● **WHAT THE EXERCISE ASKS**: Copy the material below verbatim from the line with "2013-06-28: 112 -> 103" to the line with "W100-119 200 Medley (2): 9 -> 5", both lines included, omitting pictures and every line outside that range.

● **DATASET CONTENT**:
━━━

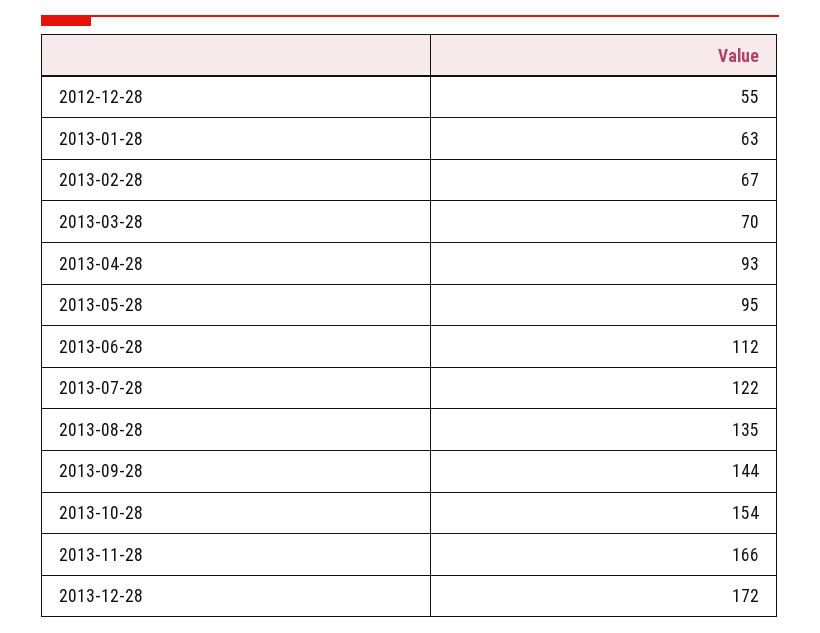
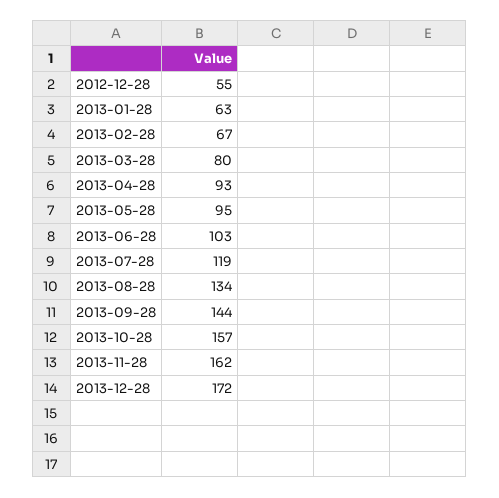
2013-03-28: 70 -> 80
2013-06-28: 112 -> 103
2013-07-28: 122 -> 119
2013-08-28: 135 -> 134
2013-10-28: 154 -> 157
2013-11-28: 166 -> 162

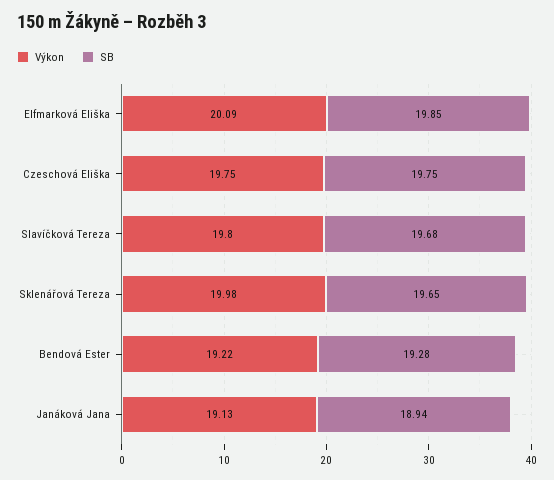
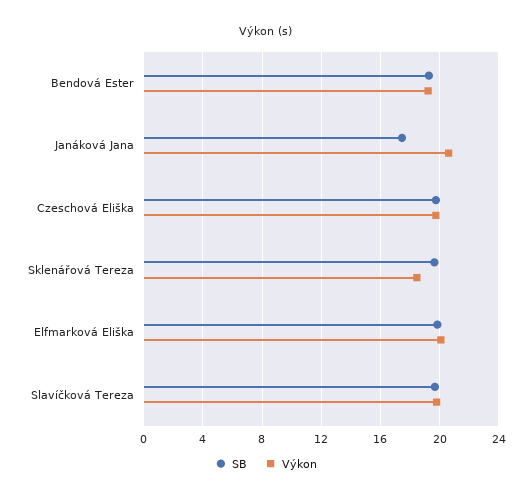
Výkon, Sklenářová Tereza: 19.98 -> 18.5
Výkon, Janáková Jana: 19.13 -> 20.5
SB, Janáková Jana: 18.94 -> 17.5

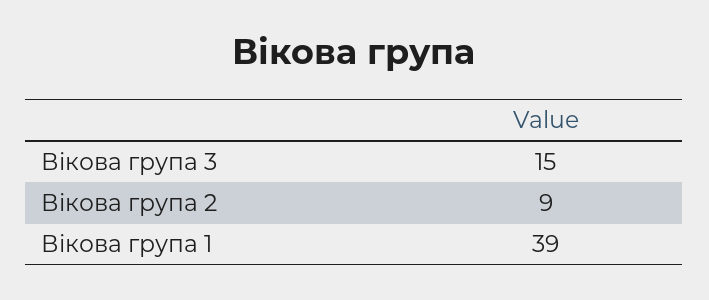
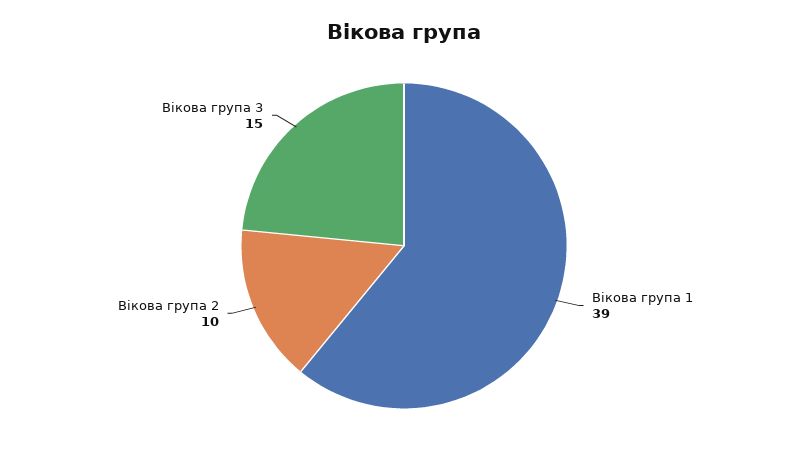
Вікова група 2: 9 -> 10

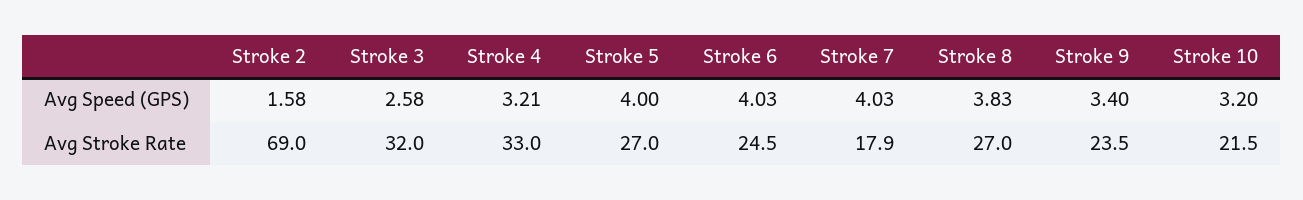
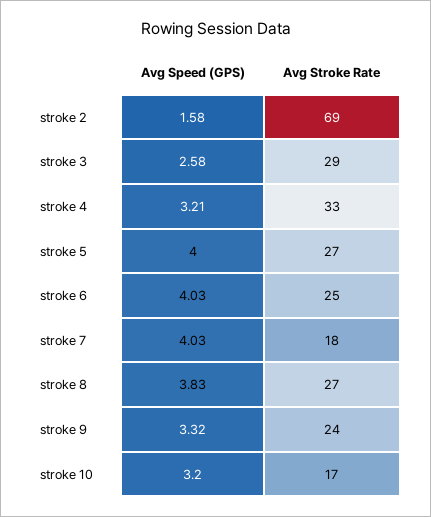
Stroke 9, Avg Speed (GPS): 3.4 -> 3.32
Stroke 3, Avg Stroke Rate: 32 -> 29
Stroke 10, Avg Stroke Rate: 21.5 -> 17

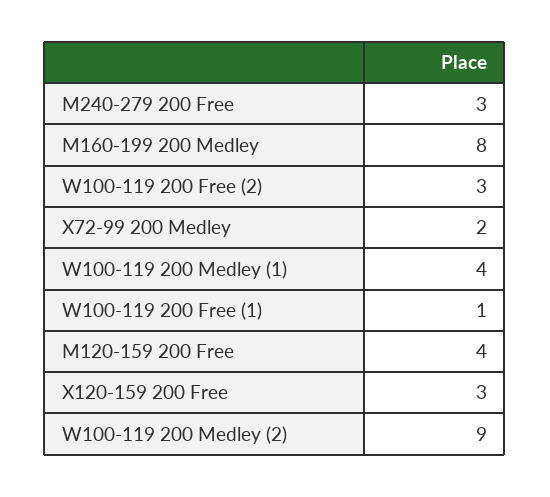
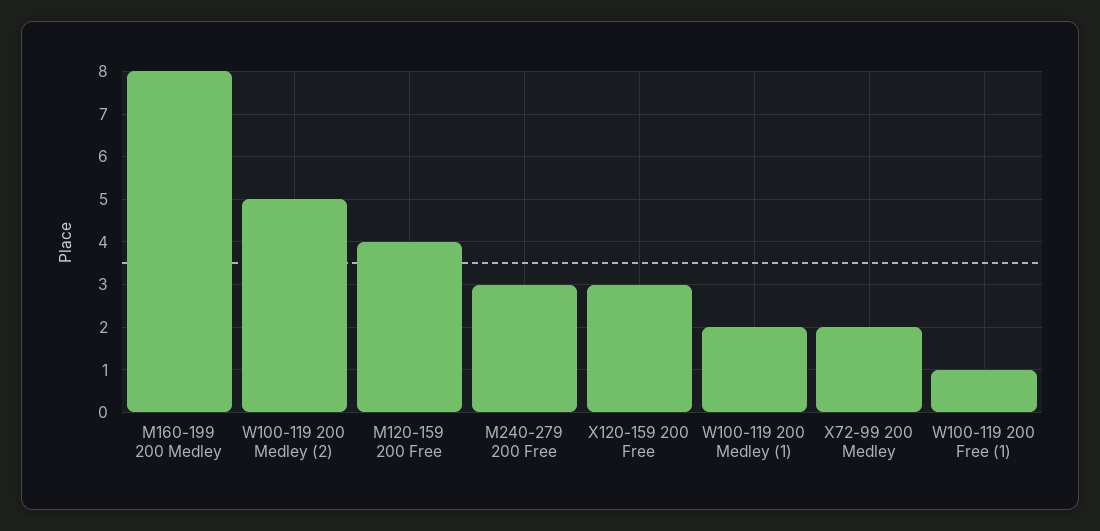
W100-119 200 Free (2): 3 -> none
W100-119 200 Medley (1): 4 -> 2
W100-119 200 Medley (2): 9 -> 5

━━━

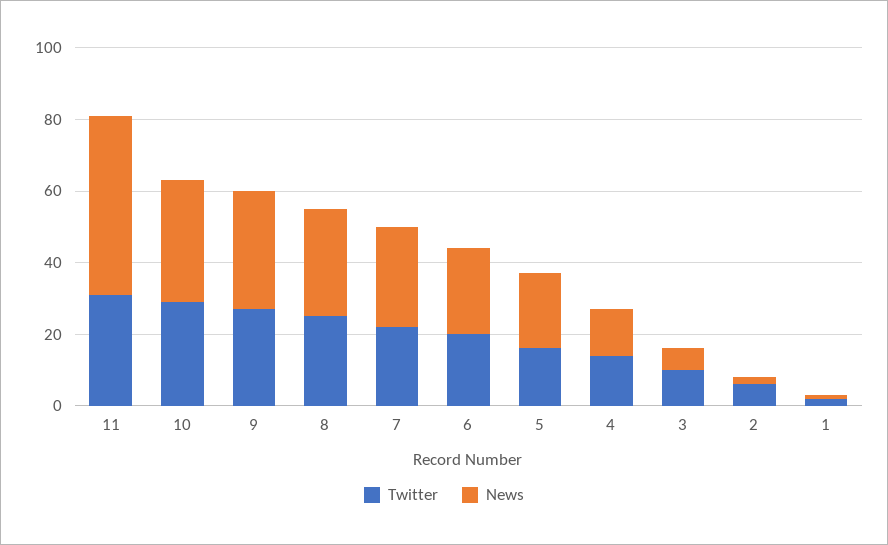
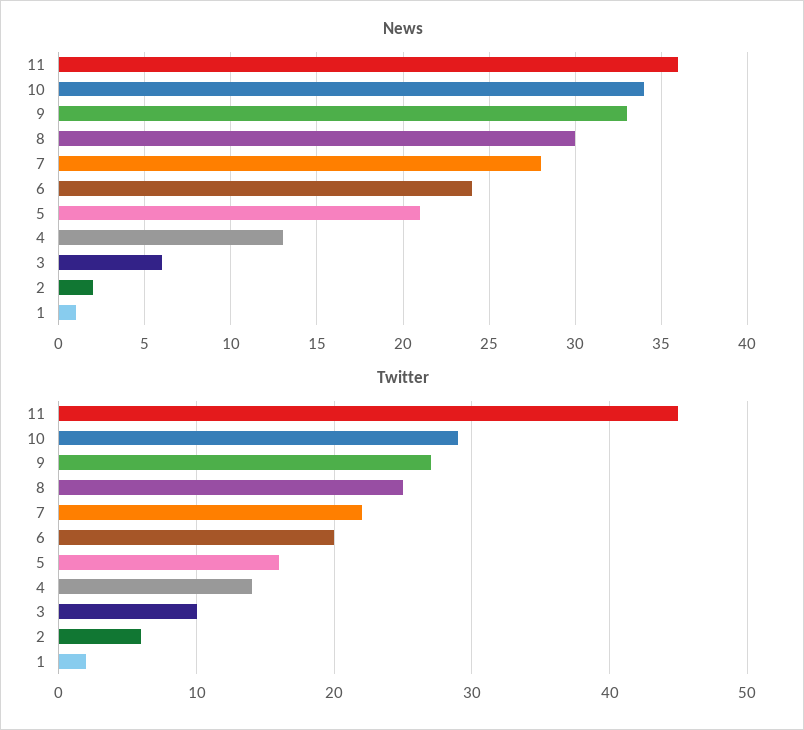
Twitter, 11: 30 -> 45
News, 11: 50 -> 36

━━━

● **WRITTEN ANSWER**:
2013-06-28: 112 -> 103
2013-07-28: 122 -> 119
2013-08-28: 135 -> 134
2013-10-28: 154 -> 157
2013-11-28: 166 -> 162

Výkon, Sklenářová Tereza: 19.98 -> 18.5
Výkon, Janáková Jana: 19.13 -> 20.5
SB, Janáková Jana: 18.94 -> 17.5

Вікова група 2: 9 -> 10

Stroke 9, Avg Speed (GPS): 3.4 -> 3.32
Stroke 3, Avg Stroke Rate: 32 -> 29
Stroke 10, Avg Stroke Rate: 21.5 -> 17

W100-119 200 Free (2): 3 -> none
W100-119 200 Medley (1): 4 -> 2
W100-119 200 Medley (2): 9 -> 5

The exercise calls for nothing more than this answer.